More than 35,000 Australian passports go missing each year, according to figures that have been released by the Department of Foreign Affairs and Trade since Malaysia Airlines flight MH370 disappeared on Saturday.
Worldwide security fears have been raised because two passengers on the flight were travelling with stolen Italian and Austrian passports.
In 2012-13, 37,720 Australian passports were reported lost or stolen, but this is only 0.3 per cent of the 12 million on issue.
In 2011-12, 38,062 went missing and in 2010-11 it was 36,161.
About 75 per cent are reported lost or stolen in Australia. Many of the others go missing in key tourist destinations such as Paris, Madrid, Rome, London, Los Angeles and Bangkok, DFAT says.
There have been reports of bar girls in Thailand stealing passports from customers for a commission and instances of backpackers selling their passports to get some extra cash.
Australian passports that are lost or stolen are cancelled immediately and reported by DFAT to Interpol daily for inclusion on the intelligence agency's database.
Interpol has reported that only the US, UK and the United Arab Emirates systematically check passports against its stolen list.
Last year passengers were able to board planes more than a billion times without having their passports screened against the database with 40 million entries.
The US searches this database annually more 250 million times; the UK more than 120 million times and the UAE more than 50 million times.
In Australia, it is not just the thieves who face penalties, but also the passport holders who have lost them.
The Australian Passports Act 2005 introduced a range of fees and sanctions for people who lose them, even if they are stolen.
The sanctions were introduced ''to encourage passport holders to better protect them'', a DFAT spokesperson said.
In addition to normal application fee of $244, a ''fine'' of $108 is charged for one lost or stolen passport in five years; $244 for two lost or stolen in five years; and $487 for three or more in five years.
The bearer is also required to attend an interview and to provide extensive and time-consuming details to confirm their identity.
If lost overseas, the holder can be issued with an emergency passport at the closest Australian mission.
Australian ePassports (issued since October 2005) have a secure chip that includes a digital copy of the passport photo. The chip can be read at the border and the digital photo viewed and compared with the photo in the passport.
DFAT says it is not possible to rewrite or alter an Australian ePassport chip.
''The Australian ePassport chip is locked. If someone attempts to alter the information the chip will shut down and become inoperable,'' the spokesman said.
Australia's passport checks
Buying a ticket
No passport details required when buying a ticket for an international flight.
At the airport
The first passport inspection is at the check-in counter. Staff visually check the photo on the passport against the face of the person at the counter, and ensure the name on the passport matches the name on the ticket.
A customs officer makes another visual check of the passenger against their passport photo. All passports are scanned.

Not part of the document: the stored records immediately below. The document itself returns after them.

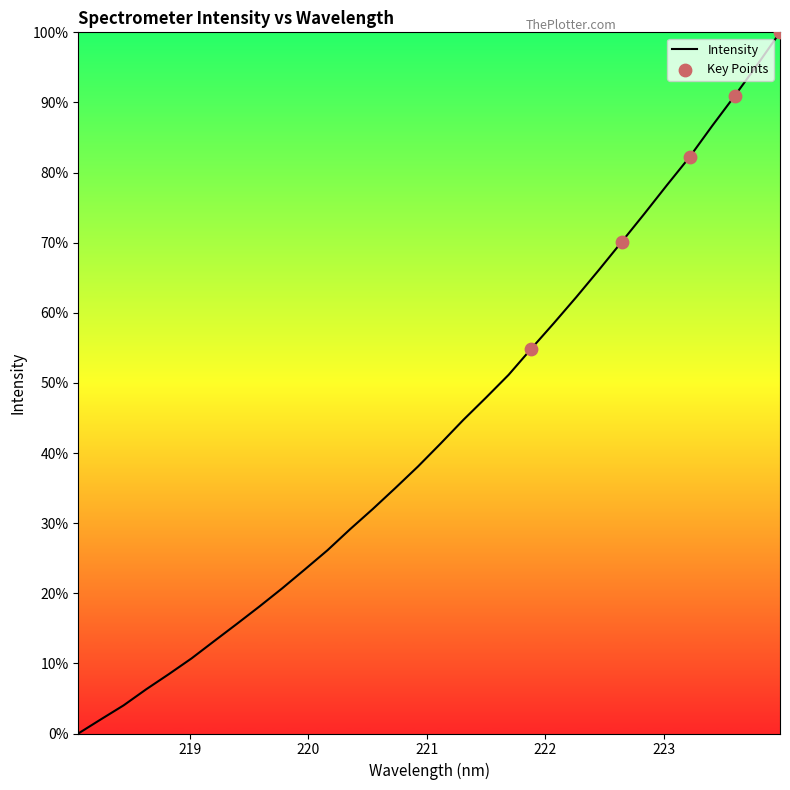

What is the difference between the maximum and minimum values?

100.0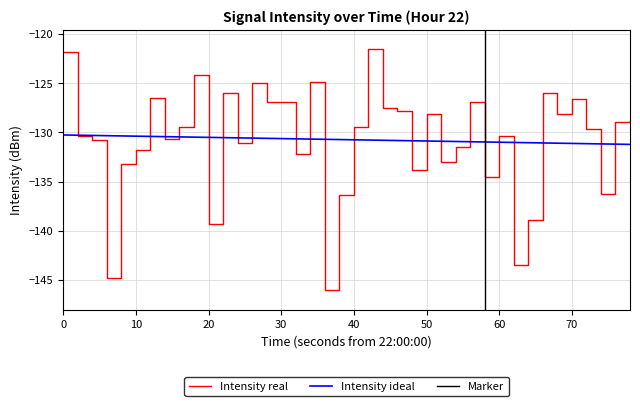

True or false: Intensity real has a value of -49.8 at 0.

False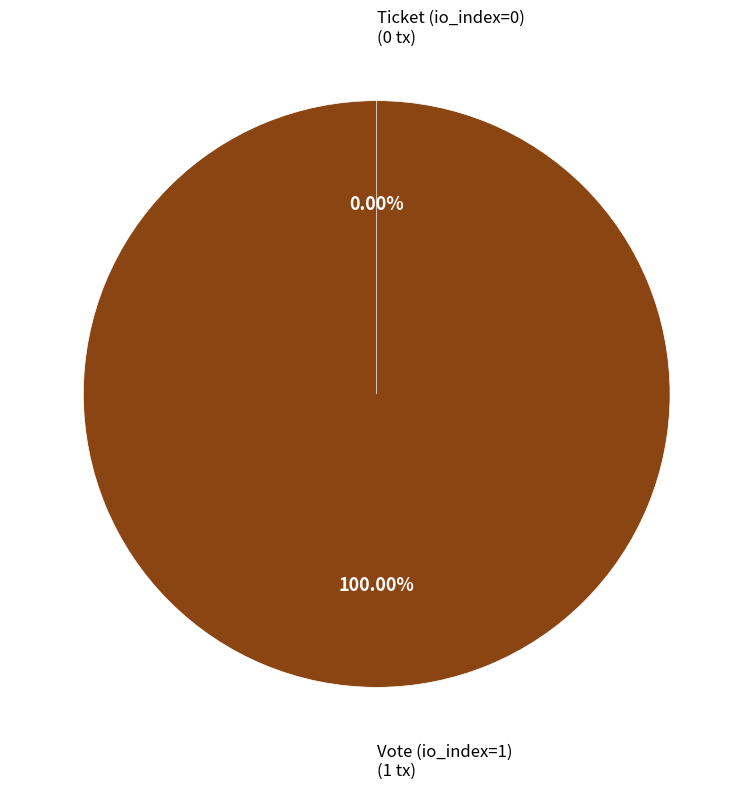

Rank the categories by value from highest to lowest.

Vote (io_index=1), Ticket (io_index=0)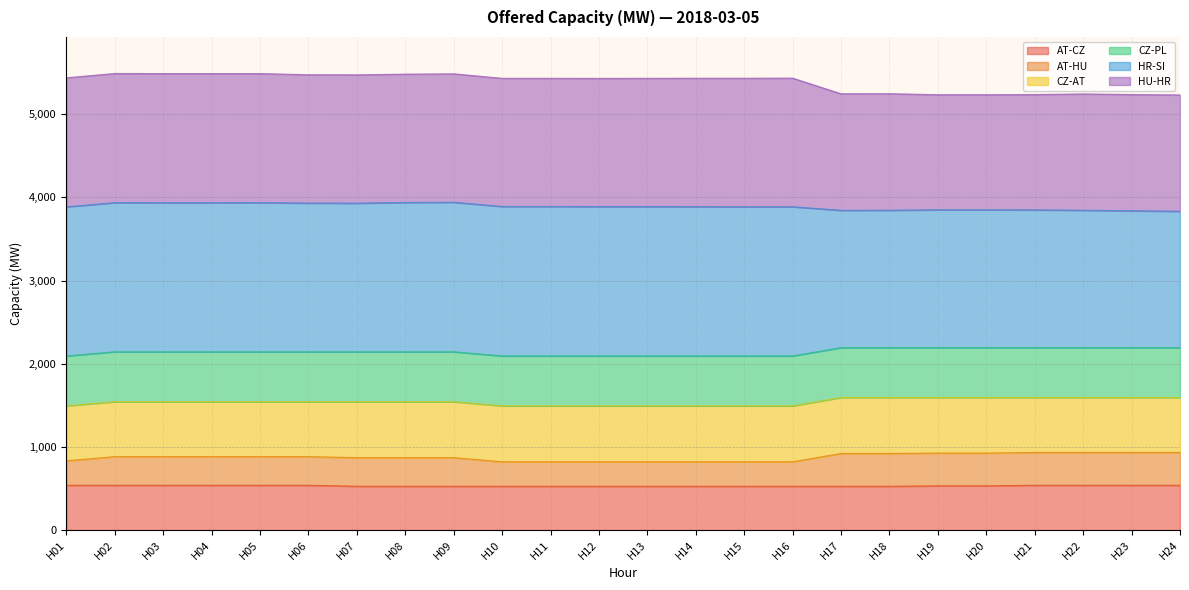

At how many categories does at least one series exceed 2153?

24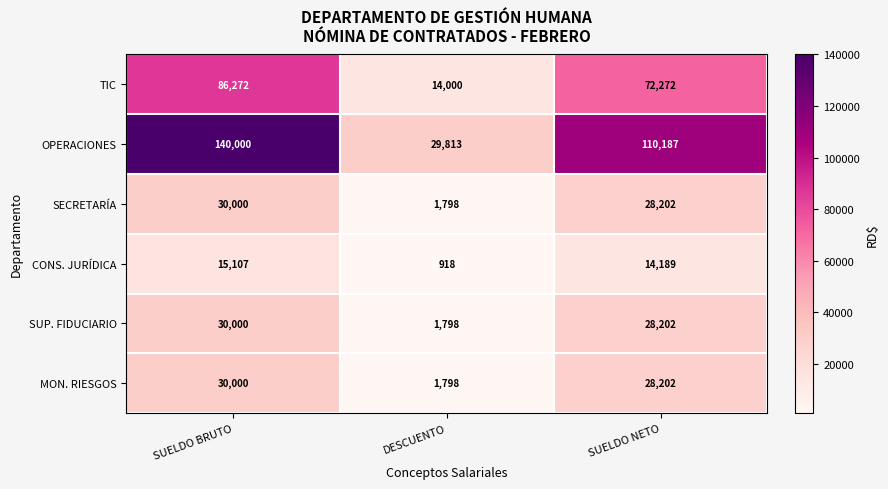

Is it true that SECRETARÍA equals 2844 at DESCUENTO?

False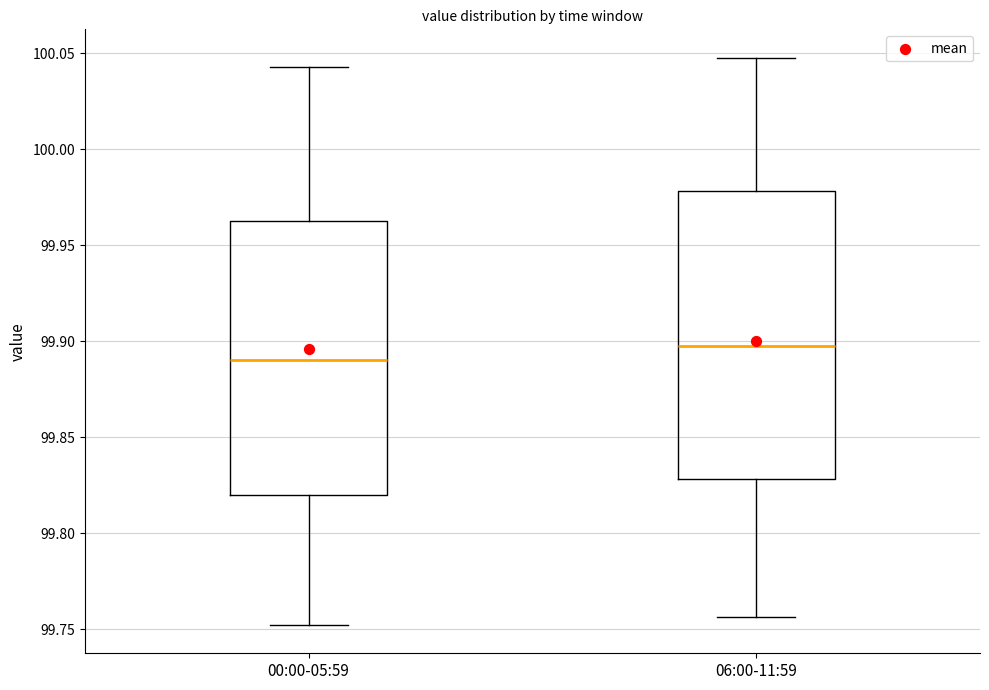

Which box has the lowest median line?

00:00-05:59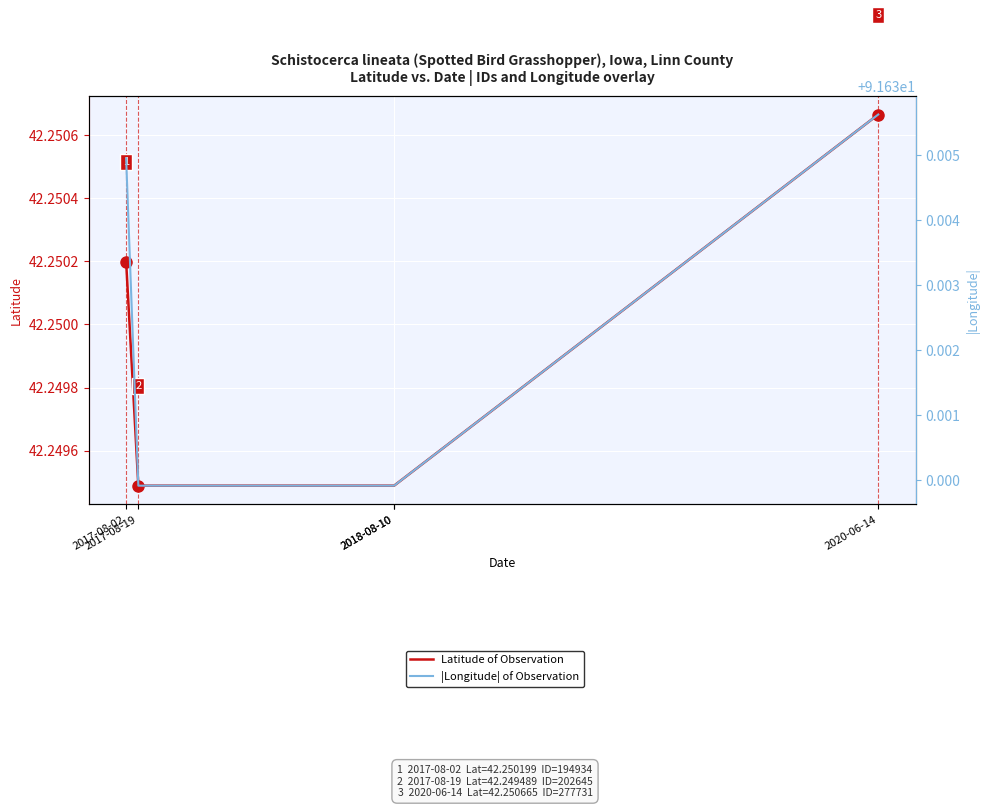

Is it true that |Longitude| of Observation equals 91.6 at 2020-06-14?

True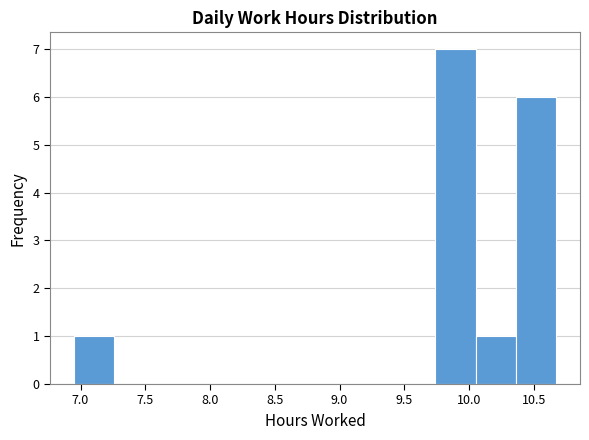

Reading left to right, list every bar in this chart as the range it spans on the x-axis followed by its height. Neither the bar edges nor the heights are printed on the chart, so give them approximately, as read against the axes.

6.95 to 7.26: 1
7.26 to 7.57: 0
7.57 to 7.88: 0
7.88 to 8.19: 0
8.19 to 8.50: 0
8.50 to 8.81: 0
8.81 to 9.12: 0
9.12 to 9.43: 0
9.43 to 9.74: 0
9.74 to 10.05: 7
10.05 to 10.36: 1
10.36 to 10.67: 6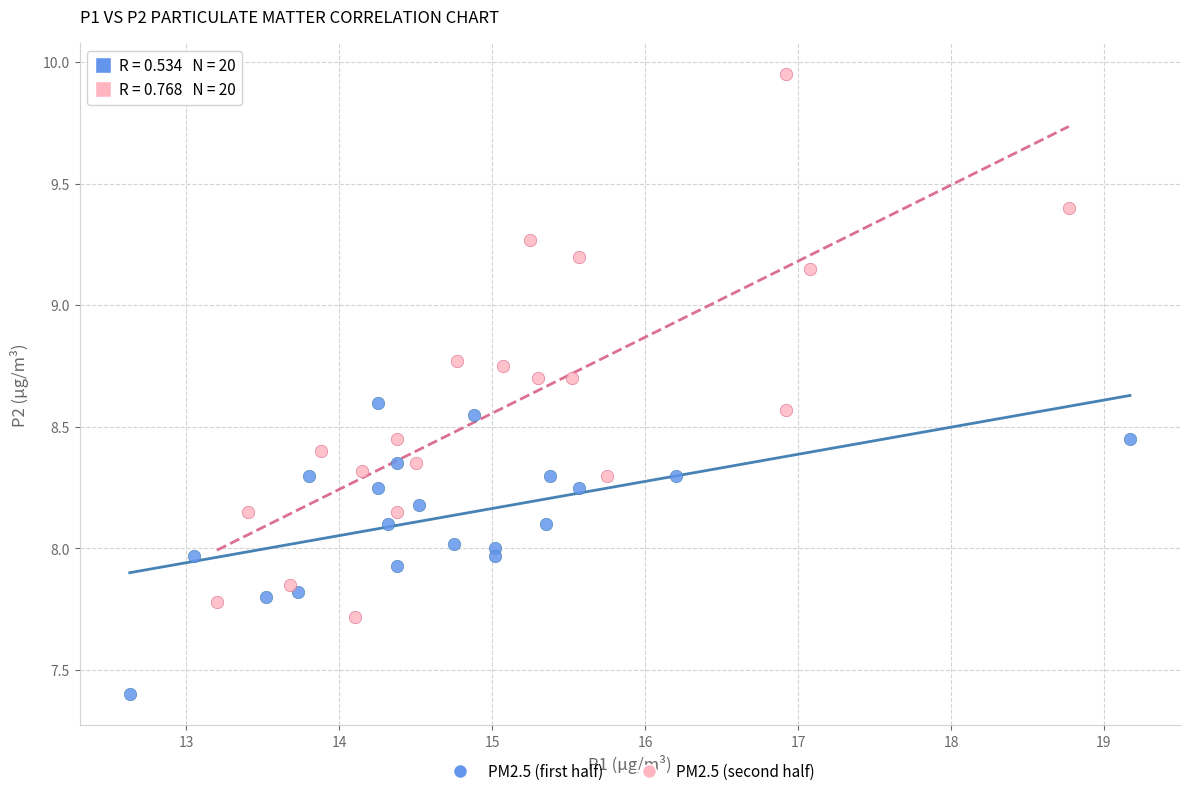

Which series reaches the maximum Y coordinate?

PM2.5 (second half)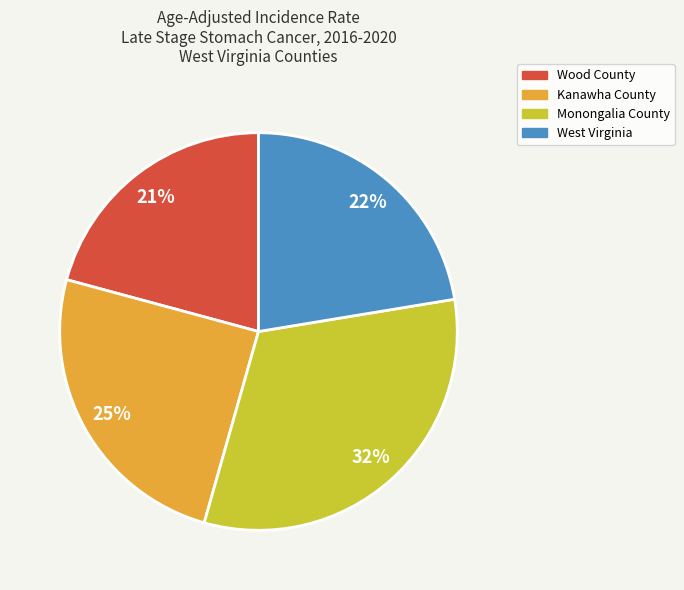

To the nearest percent, what percentage of the pie is Wood County?

21%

This should trigger any local police alerts and catch any stolen passports listed on Interpol's international database. Many other countries do not make this check. But the customs check for departures — unlike those for all people entering Australia — do not involve biometric technology, which removes the risk of human error in facial recognition.
All flights to the US and some airlines require another passport or photo-ID check, to ensure it corresponds to the name on the boarding pass.
The only screen of passengers is at check-in: a photo ID, not necessarily a passport, is checked against the person at the counter and the name on the air ticket. There is no photo ID check at the boarding gates.